ILDR1 competes with NP in binding PLSCR1
We transfected either ILDR1-Cter or PLSCR1 together with NP protein in HEK 293T cells and examined their potential interaction by performing co-IP experiments. The results show that Myc-tagged PLSCR1 but not ILDR1-Cter is co-immunoprecipitated with EGFP-tagged NP protein (Figure 6A). Likewise, EGFP-tagged PLSCR1 but not ILDR1-Cter is co-immunoprecipitated with Myc-tagged NP (Figure 6B). We then moved on to examine whether ILDR1 and NP could interact with PLSCR1 simultaneously or compete with each other. We examined the interaction between NP and PLSCR1 in the presence of ILDR1 of increasing amounts. The results show that when the amount of ILDR1 is increased, the level of NP bound to PLSCR1 is decreased (Figures 6C and 6D). Similar results were obtained when increasing amounts of NP was used (Figures 6E and 6F).

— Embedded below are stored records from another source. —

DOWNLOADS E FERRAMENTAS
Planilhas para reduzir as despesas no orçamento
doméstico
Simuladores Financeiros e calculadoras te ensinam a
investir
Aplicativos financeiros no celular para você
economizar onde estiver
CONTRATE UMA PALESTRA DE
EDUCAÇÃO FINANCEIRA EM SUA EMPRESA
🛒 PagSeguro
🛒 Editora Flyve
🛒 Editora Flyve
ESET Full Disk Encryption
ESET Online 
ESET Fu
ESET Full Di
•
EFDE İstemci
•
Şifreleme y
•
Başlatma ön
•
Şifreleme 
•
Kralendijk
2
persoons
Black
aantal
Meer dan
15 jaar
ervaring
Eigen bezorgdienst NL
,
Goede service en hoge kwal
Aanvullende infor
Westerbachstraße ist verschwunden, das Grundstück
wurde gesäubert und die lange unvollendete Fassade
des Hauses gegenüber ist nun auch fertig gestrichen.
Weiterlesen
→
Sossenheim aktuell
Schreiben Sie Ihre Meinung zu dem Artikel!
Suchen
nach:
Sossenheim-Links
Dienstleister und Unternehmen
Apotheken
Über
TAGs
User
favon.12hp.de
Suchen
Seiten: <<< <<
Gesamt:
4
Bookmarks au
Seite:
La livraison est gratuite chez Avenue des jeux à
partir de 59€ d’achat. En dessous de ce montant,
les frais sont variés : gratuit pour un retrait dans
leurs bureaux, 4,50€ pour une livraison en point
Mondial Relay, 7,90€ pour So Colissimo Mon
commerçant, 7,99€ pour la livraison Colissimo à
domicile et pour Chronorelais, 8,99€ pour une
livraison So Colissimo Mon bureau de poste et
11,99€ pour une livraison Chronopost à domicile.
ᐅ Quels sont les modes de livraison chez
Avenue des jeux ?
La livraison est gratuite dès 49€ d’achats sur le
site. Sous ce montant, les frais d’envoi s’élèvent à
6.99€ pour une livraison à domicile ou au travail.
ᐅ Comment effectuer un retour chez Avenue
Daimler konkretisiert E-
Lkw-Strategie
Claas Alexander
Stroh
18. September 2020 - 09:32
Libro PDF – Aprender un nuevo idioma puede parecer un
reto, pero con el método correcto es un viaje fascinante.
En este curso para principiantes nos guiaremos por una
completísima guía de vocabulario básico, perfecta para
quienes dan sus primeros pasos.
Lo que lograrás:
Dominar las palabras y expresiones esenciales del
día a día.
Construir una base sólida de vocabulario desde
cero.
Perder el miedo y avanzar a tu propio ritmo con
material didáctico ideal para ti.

In order to further verify that ILDR1 and PLSCR1 will affect the nuclear importation of NP, a cell fractionation experiment was conducted. Cells were transduced with ILDR1-GFP ,PLSCR1-Myc or empty retrovirus-transduced control for 24h, and then infected with SIV at an MOI of 0.1. At 6 h p.i., the cells were separated into nuclear (N) and cytoplasmic fractions (C) ,then subjected to western blotting. The results show that, GAPDH and LaminB1 were only detected in the cytoplasm and nucleus, respectively. Also we found that NP was primarily detected in the cytoplasm and was only weakly detected in the nucleus while PLSCR1 was overexpressed as reported previously[21]. In contrast, when we overexpressed ILDR1, it will promote the expression of NP protein into the nucleus. When ILDR1 and PLSCR1 were co-transfected, a considerable amount of NP was detected in both the nucleus and the cytoplasm (Figures 6G). Taken together, our present data suggest that ILDR1 and NP compete with each other in binding PLSCR1.